For all its benefit of even heat mostly due to mass, it doesn't seem to be worth the hassle. We have a few nicely built Russian Fireplaces in our area. They do a great job of even heating, but not much more as compared to a good woodstove with a lot of mass. They need to be fed twice a day - check, so does our stove. Cleaned out once a year - point to our stove which is an easier clean. Fire view - um no, not usually, though it's possible to design in. Ease of installation - many points to the wood stove over the masonry stove. Clean burn - about a wash if the masonry fireplace is well made. Fuel consumption - about the same, btus are btus, though some dispute this. Even heating - point to the masonry stove, but a stove with a lot of thermal mass will provide similar experience.


----------



## Seasoned Oak (Feb 18, 2018)

Its almost impossible to compare one house to another.
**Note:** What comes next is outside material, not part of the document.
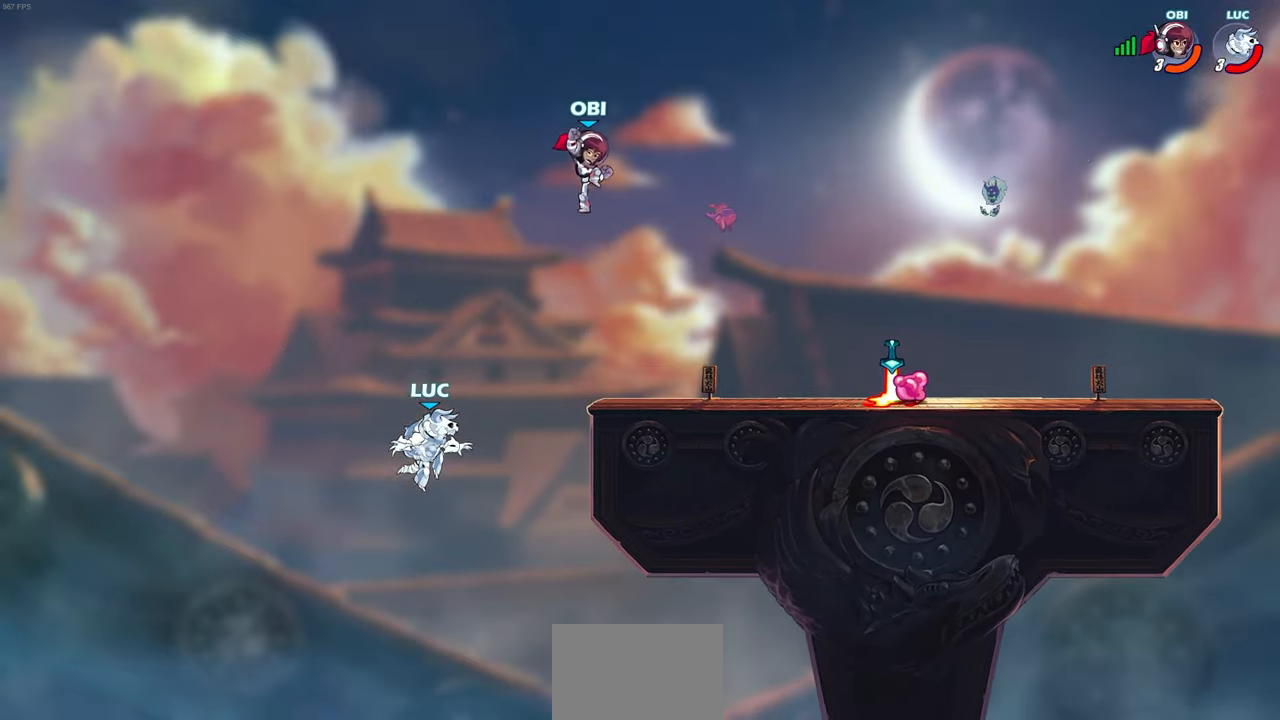
{"buttons": [], "left_stick": "right", "right_stick": "center", "events": [[50, "left_stick", "up-right"], [83, "CROSS", "down"], [233, "left_stick", "up-left"], [300, "CROSS", "up"], [300, "left_stick", "up"], [500, "left_stick", "right"]]}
Just on the basis of air infiltration and insulation level alone. As someone who has been a real estate developer and owner of dozens of homes for 35 years each one is vastly different.  Even well insulated homes that were not done correctly can skew the results. I went from using 161 Million BTUs a season to 69 Million  in my own 3000SF old drafty 100+ yr old home. in the span of 15 yrs. The big 3 factors were adding some passive solar, plugging up air leakage and adding cellulose insulation and removing fiberglass insulation. Some of the reduction may have come from milder winters, but this winter which was brutal so far I'm still on track for no more than 70 million. I keep this castle at about 77-78 degree avg.


----------



## Seasoned Oak (Feb 18, 2018)

bholler said:


> Well there is paul wheaton.  He heats his doublewide (that would take 6 cords with a regular stove lol) on .6 cords.  Unfortunately he is so full of crap on everything else there is no reason to beleive that.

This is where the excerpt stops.